We suspect such an expansion would next target San Francisco and Honolulu in the United States and, abroad, Vancouver, Hong Kong, Shanghai, Singapore, Dubai, London, Paris, and Melbourne. Those cities are reportedly home to similar investments situations and, the empty homes that are their hallmark.

Which Investors?

We find not only real estate investors, but businesses related to real estate investment, should be wary of the warning signs from Treasury. As seen in the still settling dust of the Panama Papers aftermath, the tendrils of deep-rooted money-laundering systems reach farther than one might expect. The Panama Papers, leaked from the law firm Mossack Fonseca, unveiled a laundry list of individuals and entities subject to potential liability for tax evasion and money laundering. The effects of that exposure have reportedly cost companies named in the papers approximately $230 billion in market share, as we reported here.

In a subsequent strike, the Treasury Department, Office of Foreign Assets Control (OFAC) added Waked Money Laundering Operation (Waked MLO), several of its leaders, and 68 companies tied to the organization to the List of Specially Designated Nationals (SDN List) pursuant to the Foreign Narcotics Kingpin Designation Act (Kingpin Act). OFAC alleged Waked MLO is an international money laundering network that uses trade-based methods and real estate development to support drug traffickers and their organizations.

Only two of the individuals sanctioned related to Waked MLO activities had ties to Mossack Fonesca.
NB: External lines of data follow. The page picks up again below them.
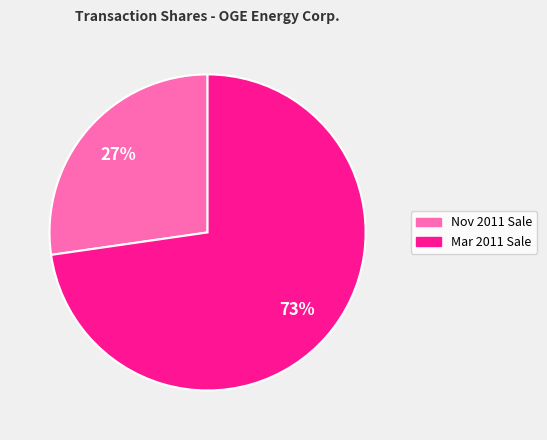

Is there any slice that represents more than half of the pie?

Yes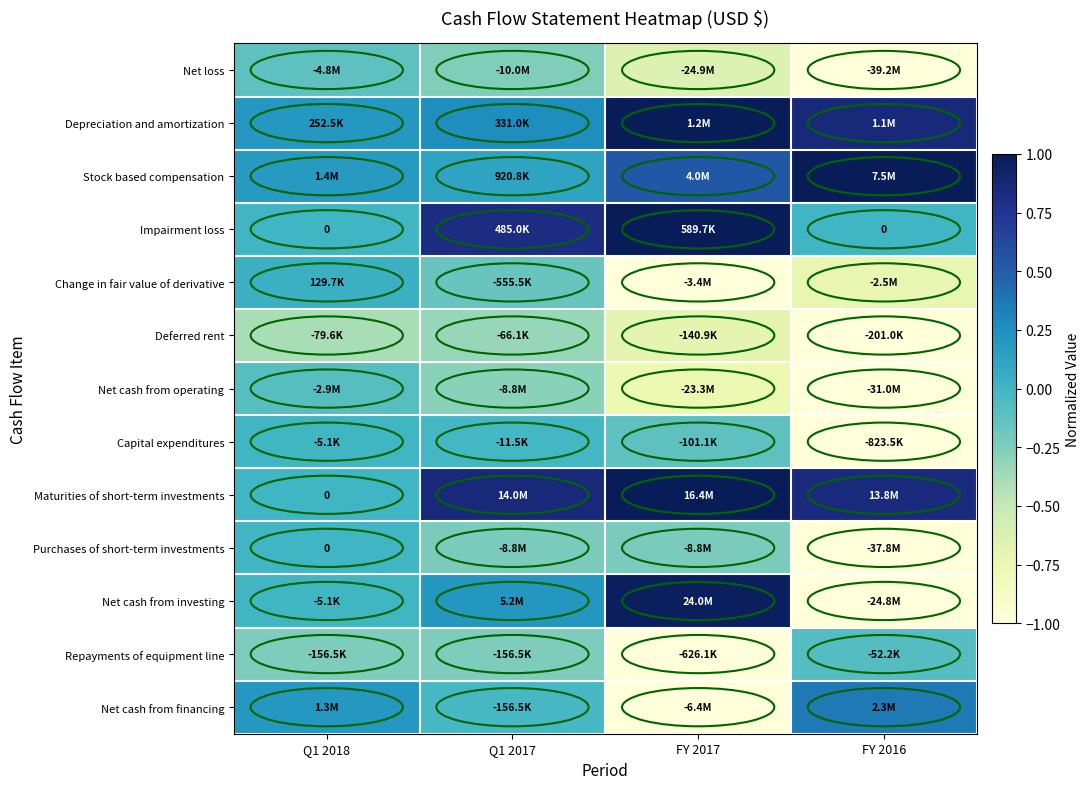

How many distinct data groups are displayed?

13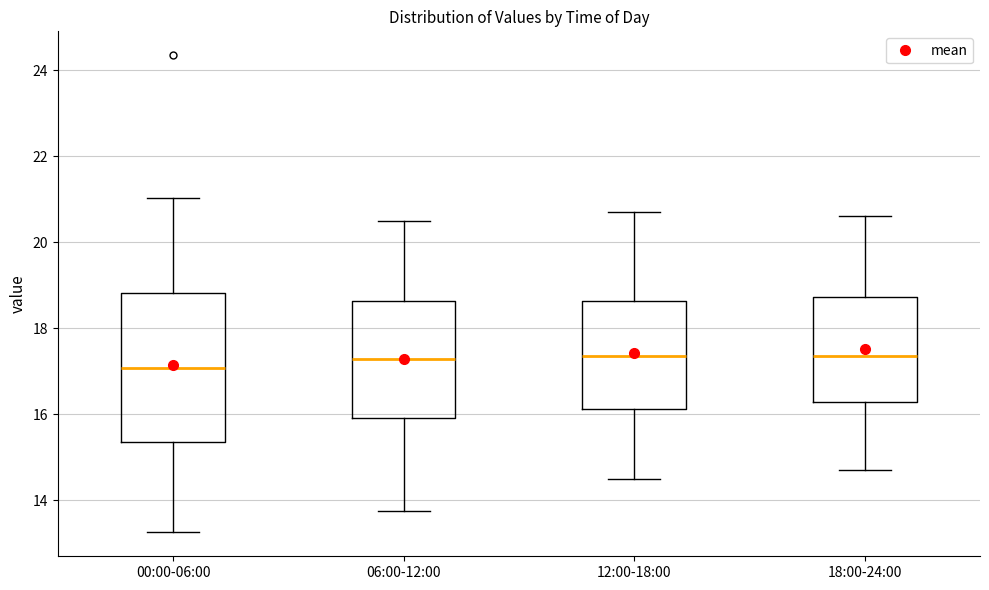

Reading left to right, transcribe this box plot: for each box, give where its median line is, the range the box spans, and where its two whiskers end, as read against the y-axis. The values are not printed on the chart, so give them approximately, as read against the axis.

00:00-06:00: median 17.0, box 15.4 to 18.8, whiskers 13.2 to 21.0
06:00-12:00: median 17.2, box 16.0 to 18.6, whiskers 13.8 to 20.6
12:00-18:00: median 17.4, box 16.2 to 18.6, whiskers 14.6 to 20.8
18:00-24:00: median 17.4, box 16.2 to 18.8, whiskers 14.8 to 20.6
So it appears that Treasury’s anti-money laundering enforcement push may draw force from the Panama Papers, but it will not be limited to that much-publicized list.

What Type of Enforcement?

Although OFAC is also involved, FinCEN is the primary enforcer of money laundering controls. FinCEN continues its robust enforcement against money laundering under the Bank Secrecy Act (BSA) and the USA PATRIOT Act. It appears that those two arms of Treasury are working in tandem as OFAC has been exercising its unique authority to sanction individuals for money-laundering related offenses. Earlier this year, we saw OFAC’s designations of individuals lead to arrests of Hizballah money launderers.
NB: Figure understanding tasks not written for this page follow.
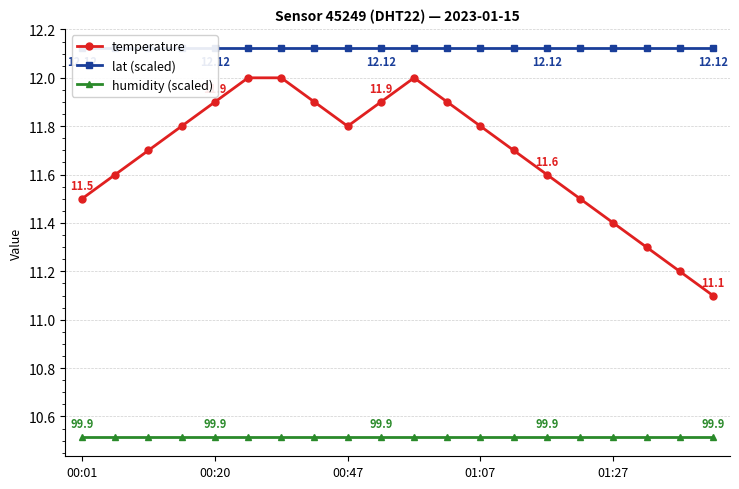

Reading left to right, what are all the values shown in this chart?

temperature: 11.5	11.6	11.7	11.8	11.9	12.0	12.0	11.9	11.8	11.9	12.0	11.9	11.8	11.7	11.6	11.5	11.4	11.3	11.2	11.1
lat (scaled): 12.1	12.1	12.1	12.1	12.1	12.1	12.1	12.1	12.1	12.1	12.1	12.1	12.1	12.1	12.1	12.1	12.1	12.1	12.1	12.1
humidity (scaled): 10.5	10.5	10.5	10.5	10.5	10.5	10.5	10.5	10.5	10.5	10.5	10.5	10.5	10.5	10.5	10.5	10.5	10.5	10.5	10.5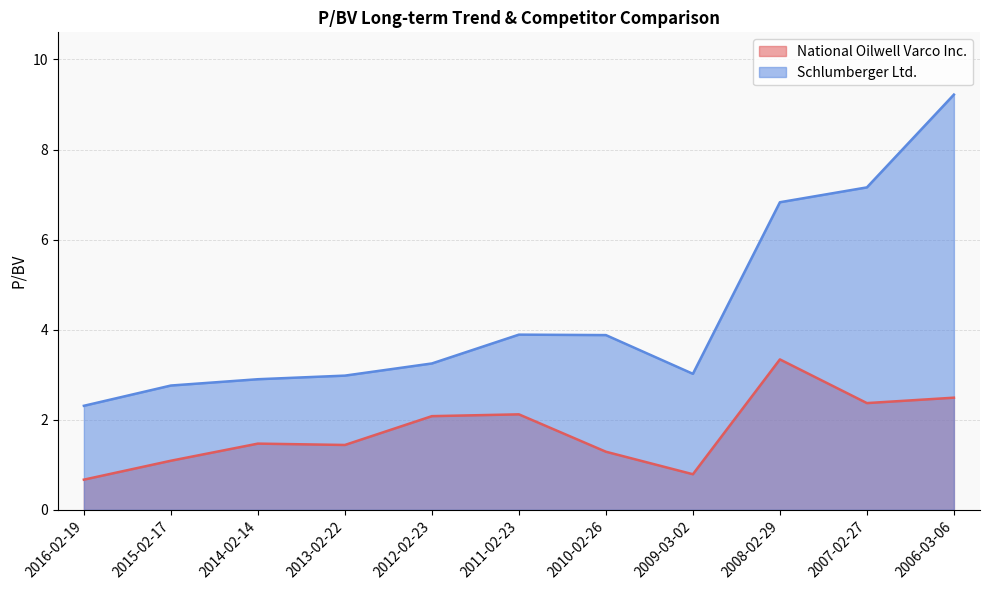

True or false: Schlumberger Ltd. has more than 2 interior local peaks.

False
Beyond Treasury’s efforts, we see the U.S. Supreme Court weighing the Second Circuit’s finding that the Racketeer Influence and Corrupt Organizations Act (RICO) provides for an indictment based on money-laundering conduct that took place outside of the United States.[1]


As a result of the increased enforcement activities discussed above, luxury real estate firms, related businesses, and individual investors in real estate should flag money laundering risks as a top priority for the remainder of 2016.
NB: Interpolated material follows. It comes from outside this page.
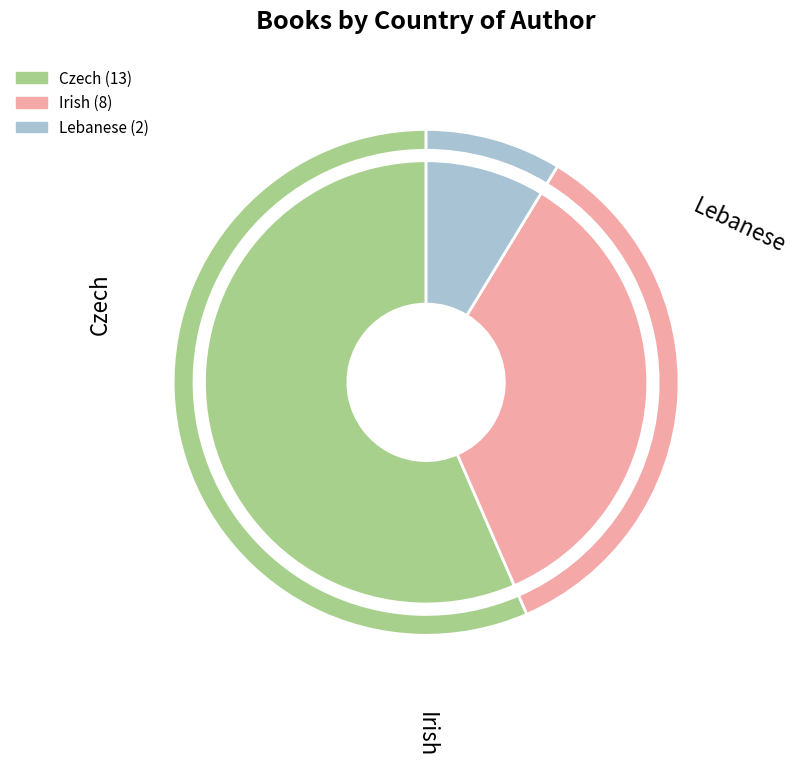

Which category has the smallest portion of the pie?

Lebanese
In order to remain compliant, companies should crosscheck the names of the recently sanctioned individuals and entities to identify and address any interactions with those parties. For any company, a robust anti-money laundering compliance program is also a must. A strong anti-money laundering policy with know your customer steps and a reasonable level of customer diligence review could make all the difference for a company or individual to avoid joining Waked MLO and its associates on OFAC’s SDN list or falling under FinCEN enforcement.

[1] That case is European Community v. RJR Nabisco Inc., case number 15-138.